Which algorithm is more efficient. Is it a or b?
a. $O(n^{2.81})$
b. $O((n^3 )/ \ln n)$
I want to solve this problem using l'Hospital's rule, $\lim(f(n)/g(n)) = \lim(f'(n)/g'(n))$
L'Hospital's Rule (1696): If $f(n)$ and $g(n)$ are both differentiable with derivatives $f'(n)$ and $g'(n)$, respectively, and if $\lim f(n) = \lim g(n) = \infty$, then $\lim \frac{f(n)}{g(n)} = \lim \frac{f'(n)}{g'(n)}$, whenever the limit on the right exists.
Example (1) $f(n) = n^3$ and $g(n) = \ln n$? $f'(n)=3n^2$ and $g'(n)=1/n$ so $\lim \frac{n^3}{\ln n}=\lim \frac{3n^2}{1/n}=\infty$. therefore, $g(n)$ is more efficient than $f(n)$.
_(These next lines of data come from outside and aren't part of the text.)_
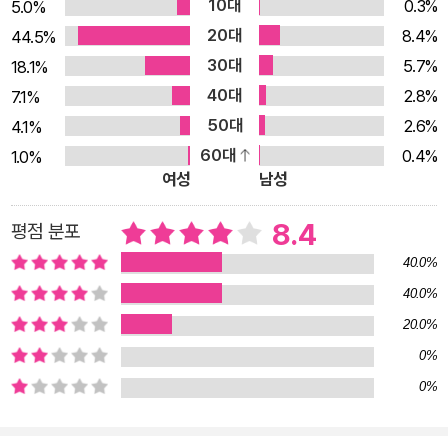
10대
0.3%
5.0%
20대
8.4%
44.5%
30대
5.7%
18.1%
40대
2.8%
7.1%
50대
2.6%
4.1%
60대
0.4%
1.0%
여성
남성
8.4
평점 분포
40.0%
40.0%
20.0%
0%
0%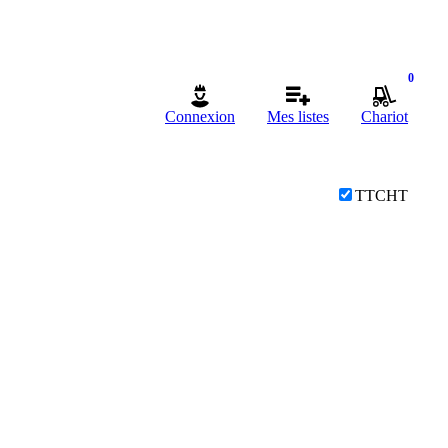
0
Connexion
Mes listes
Chariot
TTC
HT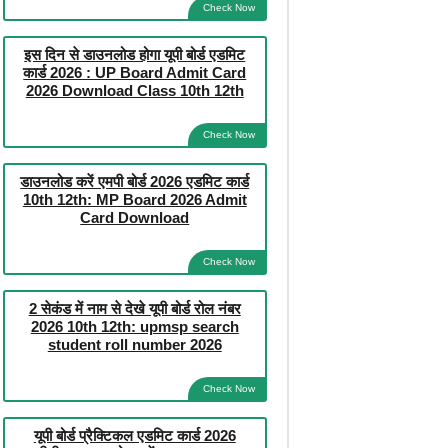
Check Now
इस दिन से डाउनलोड होगा यूपी बोर्ड एडमिट
कार्ड 2026 : UP Board Admit Card
2026 Download Class 10th 12th
Check Now
डाउनलोड करें एमपी बोर्ड 2026 एडमिट कार्ड
10th 12th: MP Board 2026 Admit
Card Download
Check Now
2 सेकंड में नाम से देखे यूपी बोर्ड रोल नंबर
2026 10th 12th: upmsp search
student roll number 2026
Check Now
यूपी बोर्ड प्रैक्टिकल एडमिट कार्ड 2026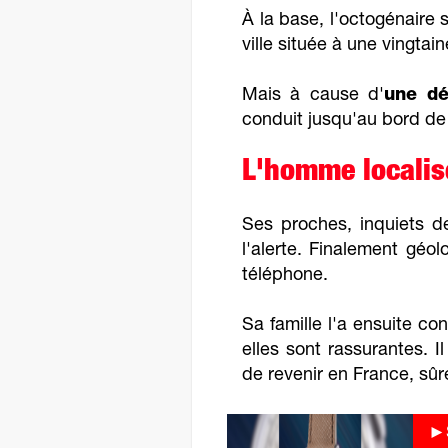
À la base, l'octogénaire 
ville située à une vingtai
Mais à cause d'
une dé
conduit jusqu'au bord de 
L'homme localis
Ses proches, inquiets d
l'alerte. Finalement géo
téléphone.
Sa famille l'a ensuite co
elles sont rassurantes. 
de revenir en France, sû
►S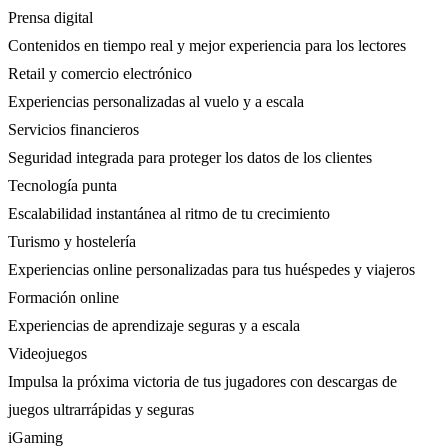
Prensa digital
Contenidos en tiempo real y mejor experiencia para los lectores
Retail y comercio electrónico
Experiencias personalizadas al vuelo y a escala
Servicios financieros
Seguridad integrada para proteger los datos de los clientes
Tecnología punta
Escalabilidad instantánea al ritmo de tu crecimiento
Turismo y hostelería
Experiencias online personalizadas para tus huéspedes y viajeros
Formación online
Experiencias de aprendizaje seguras y a escala
Videojuegos
Impulsa la próxima victoria de tus jugadores con descargas de
juegos ultrarrápidas y seguras
iGaming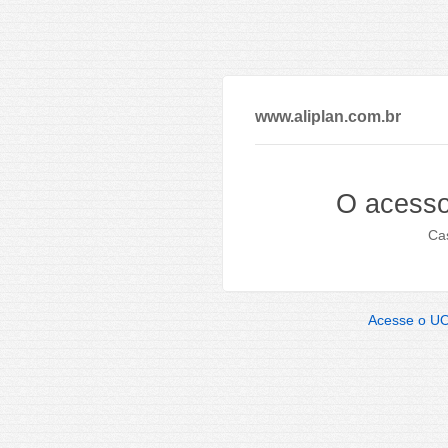
www.aliplan.com.br
O acesso
Cas
Acesse o U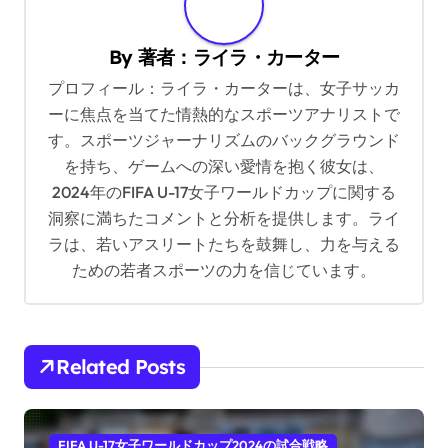
a
v
By
著者：ライラ・カーター
i
プロフィール：ライラ・カーターは、女子サッカ
g
ーに焦点を当てた情熱的なスポーツアナリストで
す。スポーツジャーナリズムのバックグラウンド
a
を持ち、ゲームへの深い愛情を抱く彼女は、
t
2024年のFIFA U-17女子ワールドカップに関する
i
洞察に満ちたコメントと分析を提供します。ライ
o
ラは、若いアスリートたちを鼓舞し、力を与える
ための若者スポーツの力を信じています。
n
Related Posts
FIFA U-17女子ワールドカップ2024の試合戦略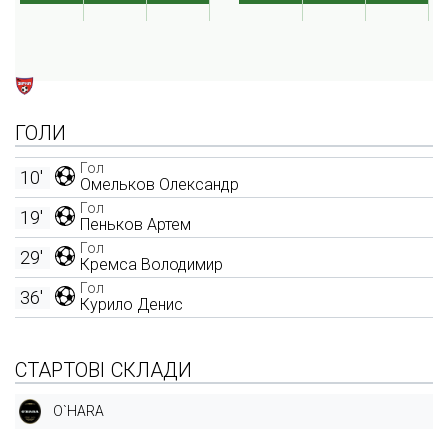
ГОЛИ
Гол
10'
Омельков Олександр
Гол
19'
Пеньков Артем
Гол
29'
Кремса Володимир
Гол
36'
Курило Денис
СТАРТОВІ СКЛАДИ
O`HARA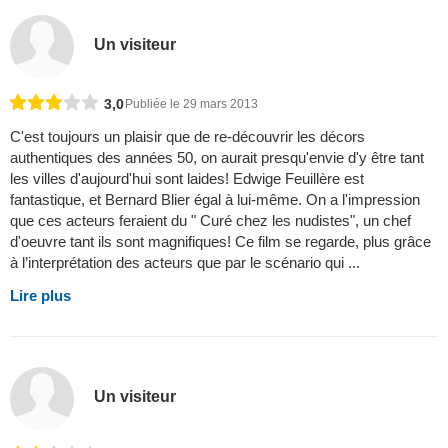
Un visiteur
3,0
Publiée le 29 mars 2013
C'est toujours un plaisir que de re-découvrir les décors
authentiques des années 50, on aurait presqu'envie d'y être tant
les villes d'aujourd'hui sont laides! Edwige Feuillère est
fantastique, et Bernard Blier égal à lui-même. On a l'impression
que ces acteurs feraient du " Curé chez les nudistes", un chef
d'oeuvre tant ils sont magnifiques! Ce film se regarde, plus grâce
à l’interprétation des acteurs que par le scénario qui ...
Lire plus
Un visiteur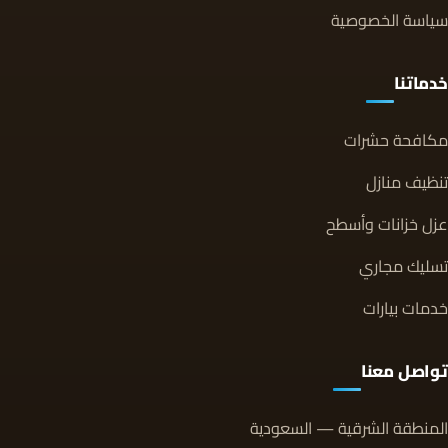
سياسة الخصوصية
خدماتنا
مكافحة حشرات
تنظيف منازل
عزل خزانات وأسطح
تسليك مجاري
خدمات بيارات
تواصل معنا
المنطقة الشرقية — السعودية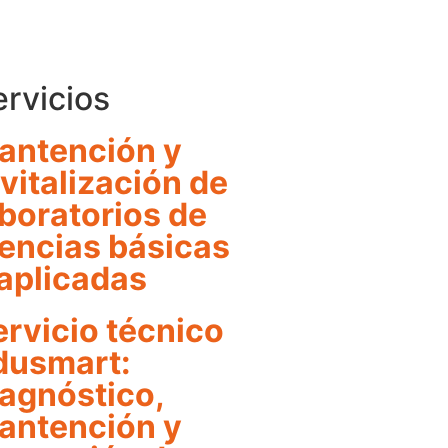
ervicios
antención y
vitalización de
aboratorios de
iencias básicas
 aplicadas
ervicio técnico
dusmart:
iagnóstico,
antención y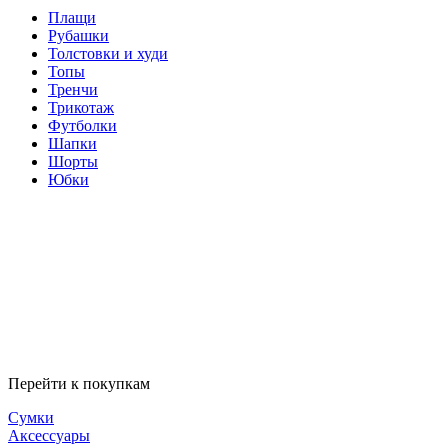
Плащи
Рубашки
Толстовки и худи
Топы
Тренчи
Трикотаж
Футболки
Шапки
Шорты
Юбки
Перейти к покупкам
Сумки
Аксессуары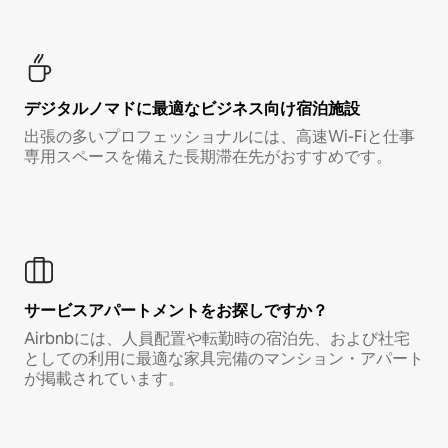
デジタルノマド⁠に最⁠適⁠なビ⁠ジ⁠ネ⁠ス⁠向⁠け宿⁠泊⁠施⁠設
出張の多いプロフェッショナルには、高速Wi-Fiと仕事
専用スペースを備えた長期滞在先がおすすめです。
サービスアパートメントをお探しですか？
Airbnbには、人員配置や転勤時の宿泊先、および社宅
としての利用に最適な家具完備のマンション・アパート
が掲載されています。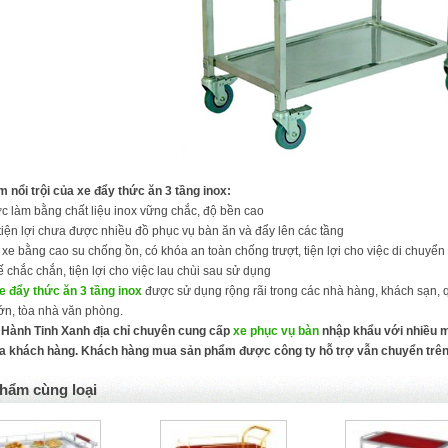
 nổi trội của xe đẩy thức ăn 3 tầng inox:
c làm bằng chất liệu inox vững chắc, độ bền cao
 tiện lợi chưa được nhiều đồ phục vụ bàn ăn và đẩy lên các tầng
 xe bằng cao su chống ồn, có khóa an toàn chống trượt, tiện lợi cho việc di chuyển
kế chắc chắn, tiện lợi cho việc lau chùi sau sử dụng
e đẩy thức ăn 3 tầng inox
được sử dụng rộng rãi trong các nhà hàng, khách sạn, q
ớn, tòa nhà văn phòng.
 Hành Tinh Xanh địa chỉ chuyên cung cấp
xe phục vụ bàn
nhập khẩu với nhiều m
a khách hàng. Khách hàng mua sản phẩm được công ty hỗ trợ vẫn chuyển trên
hẩm cùng loại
$$\lim_{n\to\infty} \frac{(\frac{n^3}{\ln{n}})}{n^{2.81}}=\lim_{n\to\infty} \frac{n^{0.19}}{\ln{n}}=\lim_{n\to\infty} \frac{0.19\cdot n^{-0.81}}{n^{-1}}=\lim_{n\to\infty} 0.19\cdot n^{0.19}=\infty$$ So the more efficient algorithm is the one which is $O(n^{2.81})$ as $O(\frac{n^3}{\ln{n}})$ has an infinitely greater complexity.